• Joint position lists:
########

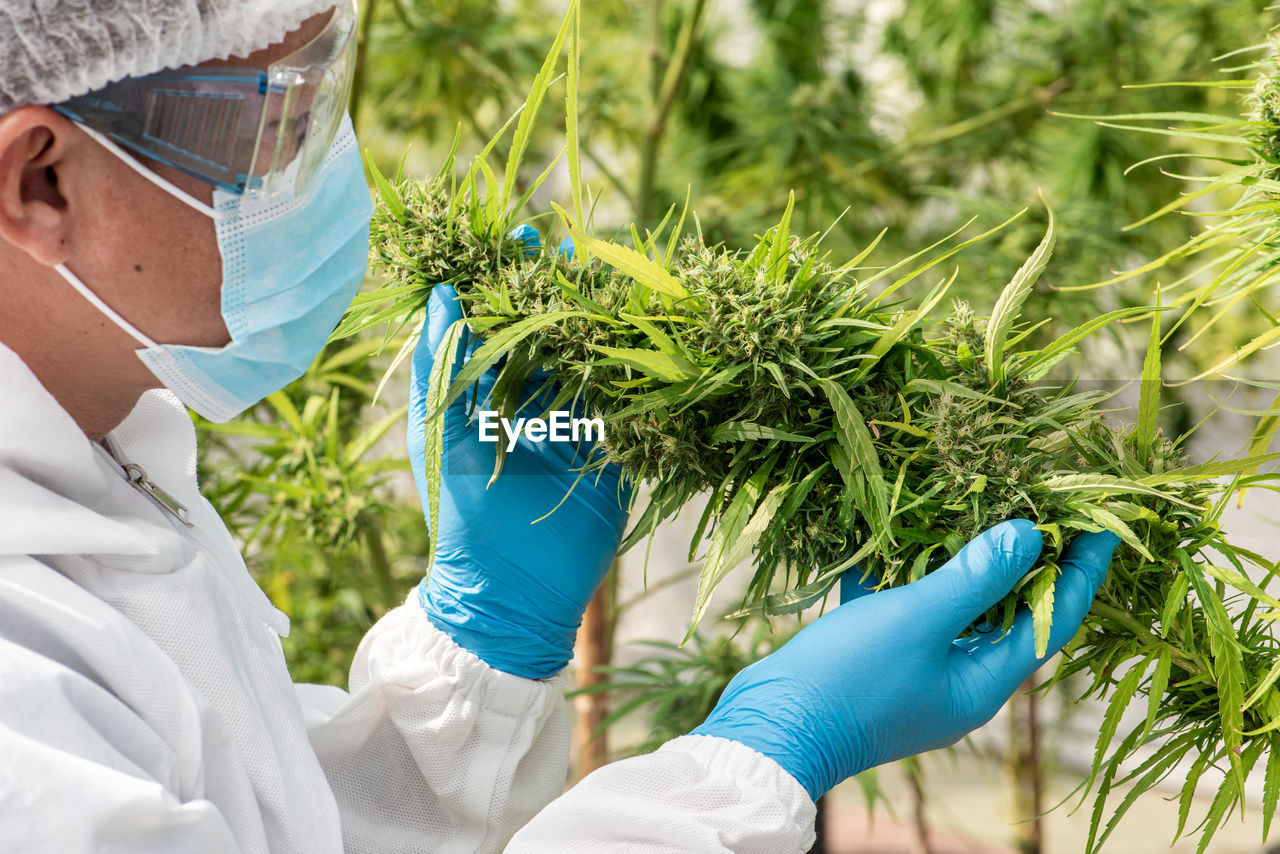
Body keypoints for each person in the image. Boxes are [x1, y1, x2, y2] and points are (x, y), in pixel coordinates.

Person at [0, 1, 1120, 851]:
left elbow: (275, 817)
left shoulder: (100, 472)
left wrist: (478, 637)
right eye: (281, 114)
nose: (332, 168)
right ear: (38, 181)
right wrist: (760, 758)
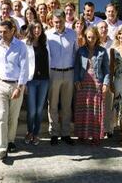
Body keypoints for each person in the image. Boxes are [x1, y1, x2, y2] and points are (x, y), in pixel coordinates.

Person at [0, 20, 29, 160]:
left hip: (16, 85)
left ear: (12, 31)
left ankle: (10, 141)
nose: (2, 34)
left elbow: (24, 68)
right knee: (1, 116)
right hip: (1, 84)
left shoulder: (21, 46)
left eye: (5, 32)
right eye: (0, 32)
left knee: (13, 117)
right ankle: (2, 148)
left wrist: (19, 87)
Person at [46, 9, 78, 146]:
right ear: (52, 22)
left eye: (60, 21)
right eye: (55, 22)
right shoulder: (47, 35)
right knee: (52, 104)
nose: (58, 24)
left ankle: (65, 133)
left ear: (65, 20)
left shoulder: (72, 34)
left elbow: (76, 53)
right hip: (54, 72)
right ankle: (54, 133)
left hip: (69, 73)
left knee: (66, 104)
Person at [74, 27, 110, 146]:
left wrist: (105, 83)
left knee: (96, 111)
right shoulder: (81, 51)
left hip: (97, 84)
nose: (91, 39)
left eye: (93, 37)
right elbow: (77, 67)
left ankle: (96, 136)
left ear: (97, 37)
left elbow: (106, 69)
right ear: (85, 37)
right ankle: (82, 135)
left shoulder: (102, 51)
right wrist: (76, 81)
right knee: (83, 110)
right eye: (88, 37)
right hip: (83, 83)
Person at [23, 21, 50, 146]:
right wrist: (23, 83)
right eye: (34, 28)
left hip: (44, 80)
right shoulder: (25, 44)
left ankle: (36, 133)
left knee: (39, 110)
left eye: (39, 28)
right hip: (31, 81)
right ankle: (29, 131)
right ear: (31, 29)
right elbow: (22, 64)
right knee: (32, 110)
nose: (37, 30)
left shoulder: (46, 43)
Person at [98, 21, 115, 137]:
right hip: (97, 77)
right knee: (98, 104)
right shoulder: (94, 43)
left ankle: (109, 129)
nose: (103, 29)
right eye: (101, 28)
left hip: (110, 76)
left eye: (105, 27)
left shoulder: (113, 43)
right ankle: (99, 128)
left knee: (109, 103)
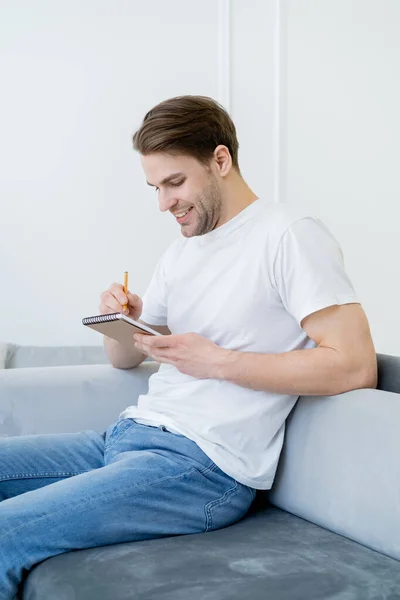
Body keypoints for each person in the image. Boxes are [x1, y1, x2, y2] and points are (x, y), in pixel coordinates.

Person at [0, 95, 377, 598]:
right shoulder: (183, 251)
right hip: (126, 438)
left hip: (199, 468)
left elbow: (355, 366)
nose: (164, 203)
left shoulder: (288, 235)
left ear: (220, 160)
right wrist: (122, 321)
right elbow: (125, 357)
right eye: (155, 187)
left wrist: (218, 362)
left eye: (174, 183)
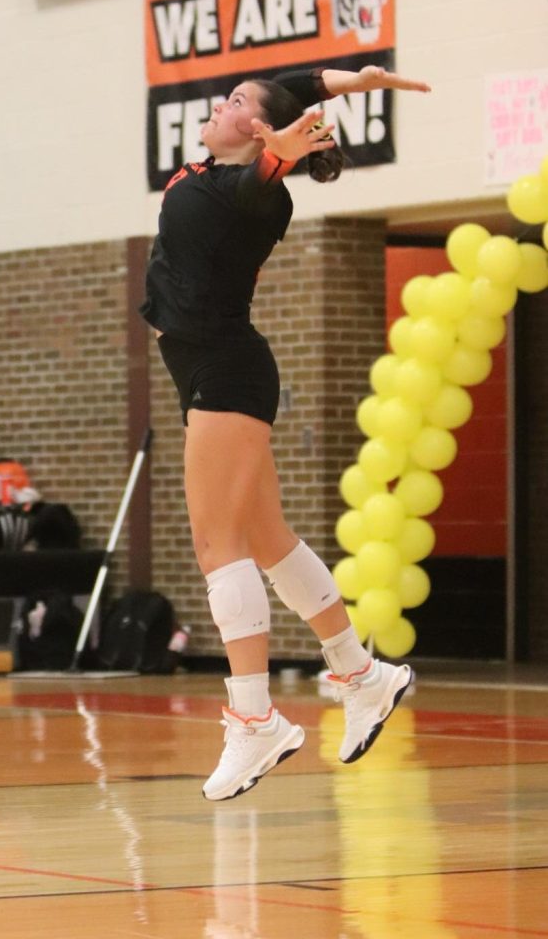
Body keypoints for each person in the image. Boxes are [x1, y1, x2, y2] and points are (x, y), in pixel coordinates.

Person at [140, 64, 432, 802]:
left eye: (235, 103)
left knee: (218, 545)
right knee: (267, 537)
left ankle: (254, 718)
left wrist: (284, 148)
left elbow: (260, 176)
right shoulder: (214, 171)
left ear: (261, 132)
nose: (219, 103)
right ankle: (363, 674)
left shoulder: (257, 198)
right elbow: (292, 83)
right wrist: (348, 80)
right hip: (214, 368)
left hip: (227, 370)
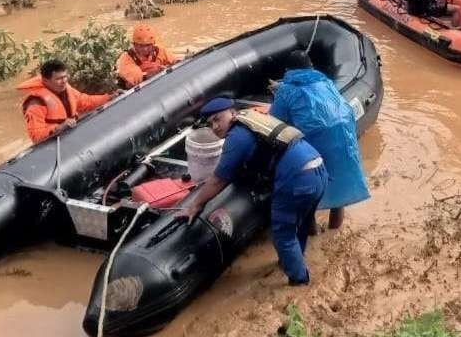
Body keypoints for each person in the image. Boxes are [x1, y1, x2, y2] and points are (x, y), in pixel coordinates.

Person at [177, 95, 328, 285]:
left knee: (282, 234)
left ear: (232, 113)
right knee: (301, 222)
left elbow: (217, 181)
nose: (214, 126)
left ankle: (299, 283)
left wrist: (194, 205)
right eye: (210, 123)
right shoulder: (252, 119)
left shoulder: (237, 137)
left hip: (297, 179)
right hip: (318, 167)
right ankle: (293, 261)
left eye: (217, 119)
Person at [269, 50, 368, 231]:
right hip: (344, 139)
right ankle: (334, 233)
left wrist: (279, 93)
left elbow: (274, 120)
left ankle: (313, 237)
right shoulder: (326, 82)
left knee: (310, 196)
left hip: (316, 144)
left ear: (287, 70)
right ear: (311, 67)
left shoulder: (285, 91)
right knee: (340, 191)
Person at [18, 60, 111, 143]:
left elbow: (86, 102)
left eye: (65, 77)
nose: (64, 81)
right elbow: (36, 137)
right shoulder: (36, 103)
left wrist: (109, 97)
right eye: (59, 79)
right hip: (54, 142)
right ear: (45, 80)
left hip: (71, 133)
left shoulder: (66, 89)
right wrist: (59, 127)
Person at [116, 23, 178, 89]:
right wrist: (150, 74)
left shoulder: (160, 51)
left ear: (153, 44)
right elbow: (135, 77)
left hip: (161, 85)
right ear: (134, 44)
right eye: (141, 46)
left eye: (148, 45)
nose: (145, 49)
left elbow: (175, 61)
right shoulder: (127, 57)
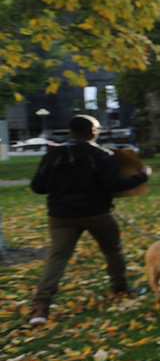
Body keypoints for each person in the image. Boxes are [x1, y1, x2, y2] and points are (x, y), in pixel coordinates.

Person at [27, 114, 151, 324]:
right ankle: (119, 288)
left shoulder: (53, 154)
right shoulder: (102, 155)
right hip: (97, 213)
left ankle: (40, 306)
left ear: (71, 131)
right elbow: (114, 185)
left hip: (61, 215)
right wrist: (143, 175)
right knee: (112, 250)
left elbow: (38, 187)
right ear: (92, 132)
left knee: (58, 257)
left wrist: (61, 187)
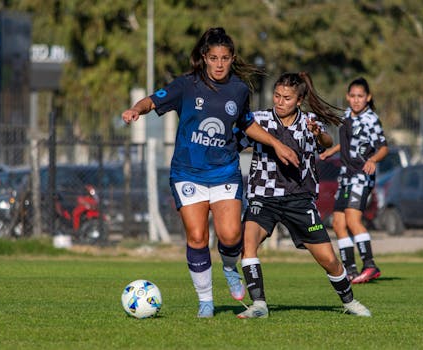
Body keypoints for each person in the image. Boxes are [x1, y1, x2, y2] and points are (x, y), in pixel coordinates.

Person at [121, 27, 299, 318]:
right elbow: (153, 100)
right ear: (204, 58)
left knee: (230, 236)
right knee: (197, 237)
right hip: (187, 172)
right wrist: (135, 110)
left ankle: (229, 267)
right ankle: (206, 301)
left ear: (232, 59)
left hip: (225, 171)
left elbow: (247, 125)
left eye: (225, 58)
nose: (219, 64)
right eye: (213, 57)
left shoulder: (239, 90)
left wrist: (277, 144)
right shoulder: (187, 85)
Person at [236, 72, 371, 318]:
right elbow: (237, 140)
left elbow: (327, 142)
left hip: (299, 199)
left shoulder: (308, 121)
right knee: (248, 245)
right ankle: (259, 305)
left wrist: (318, 133)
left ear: (298, 101)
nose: (280, 101)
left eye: (287, 98)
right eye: (277, 95)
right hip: (263, 197)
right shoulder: (259, 120)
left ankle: (350, 302)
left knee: (329, 260)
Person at [319, 77, 388, 284]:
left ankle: (370, 265)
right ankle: (349, 270)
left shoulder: (371, 119)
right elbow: (349, 143)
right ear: (348, 97)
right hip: (346, 176)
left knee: (352, 220)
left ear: (368, 98)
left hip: (361, 175)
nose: (356, 100)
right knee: (339, 224)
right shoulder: (348, 115)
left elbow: (383, 147)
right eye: (353, 96)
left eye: (360, 96)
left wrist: (373, 160)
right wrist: (331, 150)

########

Leave every picture out, and transcribe the data above exactly as it reads.

Body keypoints for each person in the image. Boxes are [x1, y1, x2, y2] and points are (x, y), in pixel coordinates.

Person at [0, 1, 1120, 851]:
left elbow: (275, 817)
left shoulder: (100, 472)
left wrist: (478, 637)
right eye: (281, 114)
nose: (332, 168)
right ear: (38, 181)
right wrist: (760, 758)
Body keypoints for each person in the image. Boxes are [x1, y1, x2, y2] and points are (x, y), in pixel coordinates.

Person at [0, 20, 29, 160]:
left hip: (16, 85)
left ear: (12, 31)
left ankle: (10, 141)
nose: (2, 34)
left elbow: (24, 68)
right knee: (1, 116)
right hip: (1, 84)
left shoulder: (21, 46)
left eye: (5, 32)
right eye: (0, 32)
left knee: (13, 117)
right ankle: (2, 148)
left wrist: (19, 87)
Person at [46, 9, 78, 146]:
right ear: (52, 22)
left eye: (60, 21)
right eye: (55, 22)
right shoulder: (47, 35)
right knee: (52, 104)
nose: (58, 24)
left ankle: (65, 133)
left ear: (65, 20)
left shoulder: (72, 34)
left elbow: (76, 53)
right hip: (54, 72)
right ankle: (54, 133)
left hip: (69, 73)
left knee: (66, 104)
Person at [74, 27, 110, 146]:
left wrist: (105, 83)
left knee: (96, 111)
right shoulder: (81, 51)
left hip: (97, 84)
nose: (91, 39)
left eye: (93, 37)
right elbow: (77, 67)
left ankle: (96, 136)
left ear: (97, 37)
left elbow: (106, 69)
right ear: (85, 37)
right ankle: (82, 135)
left shoulder: (102, 51)
right wrist: (76, 81)
right knee: (83, 110)
right eye: (88, 37)
right hip: (83, 83)
Person at [23, 21, 50, 146]:
right wrist: (23, 83)
right eye: (34, 28)
left hip: (44, 80)
right shoulder: (25, 44)
left ankle: (36, 133)
left knee: (39, 110)
left eye: (39, 28)
right hip: (31, 81)
right ankle: (29, 131)
right ear: (31, 29)
right elbow: (22, 64)
right knee: (32, 110)
nose: (37, 30)
left shoulder: (46, 43)
Person at [98, 21, 115, 137]:
right hip: (97, 77)
right knee: (98, 104)
right shoulder: (94, 43)
left ankle: (109, 129)
nose: (103, 29)
right eye: (101, 28)
left hip: (110, 76)
left eye: (105, 27)
left shoulder: (113, 43)
right ankle: (99, 128)
left knee: (109, 103)
Body keypoints for each person in the image. Boxes are [x1, y1, x2, y2] and points are (x, y), in pixel coordinates.

Person at [0, 95, 377, 598]:
right shoulder: (183, 251)
right hip: (126, 438)
left hip: (199, 468)
left elbow: (355, 366)
nose: (164, 203)
left shoulder: (288, 235)
left ear: (220, 160)
right wrist: (122, 321)
right elbow: (125, 357)
right eye: (155, 187)
left wrist: (218, 362)
left eye: (174, 183)
Body keypoints for each person in the image. Boxes are [x1, y1, x2, y2] and points are (x, y), in pixel coordinates.

Person at [140, 64, 432, 802]:
left eye: (235, 103)
left knee: (218, 545)
right knee: (267, 537)
left ankle: (254, 718)
left wrist: (284, 148)
left elbow: (260, 176)
right shoulder: (214, 171)
left ear: (261, 132)
nose: (219, 103)
right ankle: (363, 674)
left shoulder: (257, 198)
right elbow: (292, 83)
right wrist: (348, 80)
right hip: (214, 368)
left hip: (227, 370)
Body keypoints for each person in the image. Boxes are [x1, y1, x2, y2] and points are (x, y), in pixel coordinates.

Person at [177, 95, 328, 285]:
left knee: (282, 234)
left ear: (232, 113)
right knee: (301, 222)
left elbow: (217, 181)
nose: (214, 126)
left ankle: (299, 283)
left wrist: (194, 205)
right eye: (210, 123)
right shoulder: (252, 119)
left shoulder: (237, 137)
left hip: (297, 179)
right hip: (318, 167)
right ankle: (293, 261)
left eye: (217, 119)
Person at [269, 50, 368, 231]:
right hip: (344, 139)
right ankle: (334, 233)
left wrist: (279, 93)
left elbow: (274, 120)
left ankle: (313, 237)
right shoulder: (326, 82)
left knee: (310, 196)
left hip: (316, 144)
left ear: (287, 70)
right ear: (311, 67)
left shoulder: (285, 91)
right knee: (340, 191)
Person at [18, 60, 111, 143]:
left elbow: (86, 102)
left eye: (65, 77)
nose: (64, 81)
right elbow: (36, 137)
right shoulder: (36, 103)
left wrist: (109, 97)
right eye: (59, 79)
right hip: (54, 142)
right ear: (45, 80)
left hip: (71, 133)
left shoulder: (66, 89)
right wrist: (59, 127)
Person at [116, 23, 178, 89]:
right wrist: (150, 74)
left shoulder: (160, 51)
left ear: (153, 44)
right elbow: (135, 77)
left hip: (161, 85)
right ear: (134, 44)
right eye: (141, 46)
left eye: (148, 45)
nose: (145, 49)
left elbow: (175, 61)
right shoulder: (127, 57)
Body keypoints for each person in the image. Boxes are [x1, y1, x2, y2] and points are (x, y), in pixel coordinates.

Person at [27, 114, 151, 324]:
right ankle: (119, 288)
left shoulder: (53, 154)
right shoulder: (102, 155)
right hip: (97, 213)
left ankle: (40, 306)
left ear: (71, 131)
right elbow: (114, 185)
left hip: (61, 215)
right wrist: (143, 175)
right knee: (112, 250)
left elbow: (38, 187)
right ear: (92, 132)
left knee: (58, 257)
left wrist: (61, 187)
Body keypoints for each person in the image. Boxes are [x1, y1, x2, y2] and points are (x, y), in pixel coordinates.

Person at [121, 27, 299, 318]:
right elbow: (153, 100)
right ear: (204, 58)
left knee: (230, 236)
right knee: (197, 237)
right hip: (187, 172)
right wrist: (135, 110)
left ankle: (229, 267)
right ankle: (206, 301)
left ear: (232, 59)
left hip: (225, 171)
left elbow: (247, 125)
left eye: (225, 58)
nose: (219, 64)
right eye: (213, 57)
left shoulder: (239, 90)
left wrist: (277, 144)
right shoulder: (187, 85)
Person at [236, 72, 371, 318]:
right elbow: (237, 140)
left elbow: (327, 142)
left hip: (299, 199)
left shoulder: (308, 121)
right knee: (248, 245)
right ankle: (259, 305)
left wrist: (318, 133)
left ear: (298, 101)
nose: (280, 101)
left eye: (287, 98)
right eye: (277, 95)
right hip: (263, 197)
right shoulder: (259, 120)
left ankle: (350, 302)
left knee: (329, 260)
Person at [319, 77, 388, 284]:
left ankle: (370, 265)
right ankle: (349, 270)
left shoulder: (371, 119)
right elbow: (349, 143)
right ear: (348, 97)
right hip: (346, 176)
left knee: (352, 220)
left ear: (368, 98)
left hip: (361, 175)
nose: (356, 100)
right knee: (339, 224)
right shoulder: (348, 115)
left elbow: (383, 147)
right eye: (353, 96)
left eye: (360, 96)
left wrist: (373, 160)
right wrist: (331, 150)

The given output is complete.